ИСХОДНЫЕ ДАННЫЕ:
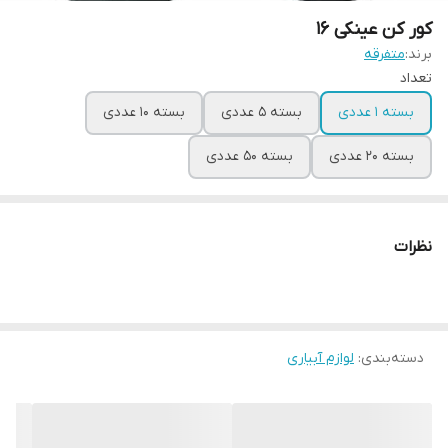
کور کن عینکی 16
برند:
متفرقه
تعداد
بسته 1 عددی
بسته 5 عددی
بسته 10 عددی
بسته 20 عددی
بسته 50 عددی
نظرات
دسته‌بندی
:
لوازم آبیاری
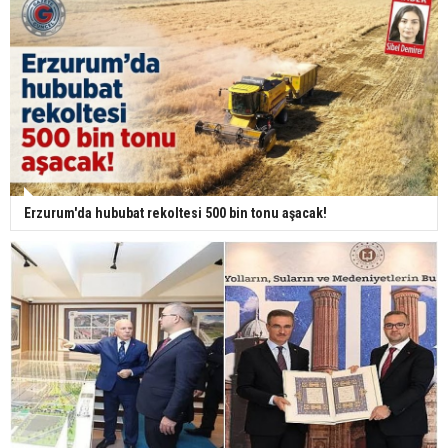
Erzurum'da hububat rekoltesi 500 bin tonu aşacak!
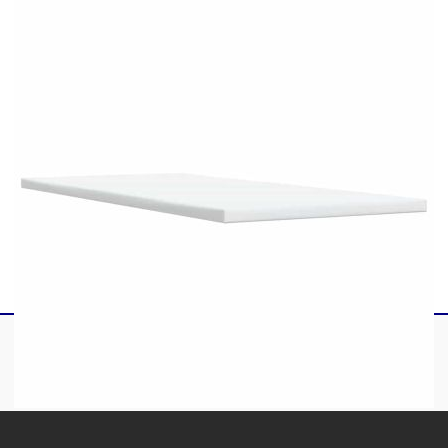
1 x Матрак
1 х Топ матрак
1 x LED лента
Този продукт се захранва с DC 5V, но
сертифицираният 5V USB източник на
захранване не е включен в комплекта. По-
високото напрежение може да доведе до
прегряване на устройството и да доведе до
повреда на устройството и потенциален риск от
прегряване и пожар.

РАБОЧЕЕ ЗАДАНИЕ: Процитируйте без изменений фрагмент записей, который начинается со строки, содержащей «Erzurum'da hububat rekoltesi», и продолжается до самого конца записей, включая обе границы. Картинки в ответ не включайте.

ОТВЕТ:
Erzurum'da hububat rekoltesi 500 bin tonu aşacak!
1 x Матрак
1 х Топ матрак
1 x LED лента
Този продукт се захранва с DC 5V, но
сертифицираният 5V USB източник на
захранване не е включен в комплекта. По-
високото напрежение може да доведе до
прегряване на устройството и да доведе до
повреда на устройството и потенциален риск от
прегряване и пожар.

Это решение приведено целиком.